Au cœur de la décision, le gouvernement estime que la technologie ne répond pas encore aux exigences attendues en matière de sécurité. Le ministre des Transports pointe des problèmes liés au fonctionnement du dispositif et considère, d’après les éléments évoqués, que son comportement ne cadre pas suffisamment avec les règles de circulation.

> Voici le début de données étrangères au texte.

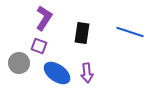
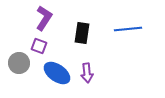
blue line: moved 2 px left, 3 px up; rotated 24 degrees counterclockwise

L’un des arguments avancés concerne précisément le respect du Code de la route. En substance, la position française est que le système ne peut pas être autorisé tant qu’il ne démontre pas une conformité claire et fiable dans des conditions réelles d’utilisation. Cela place la question réglementaire au même niveau que le débat technologique.

Ce refus ne signifie pas forcément un rejet définitif de la conduite autonome, mais il montre que la France veut avancer avec prudence. Pour Tesla, cela signifie que le déploiement de son FSD reste bloqué sur le marché français tant que les autorités n’auront pas obtenu davantage de garanties sur la sécurité et le respect des règles.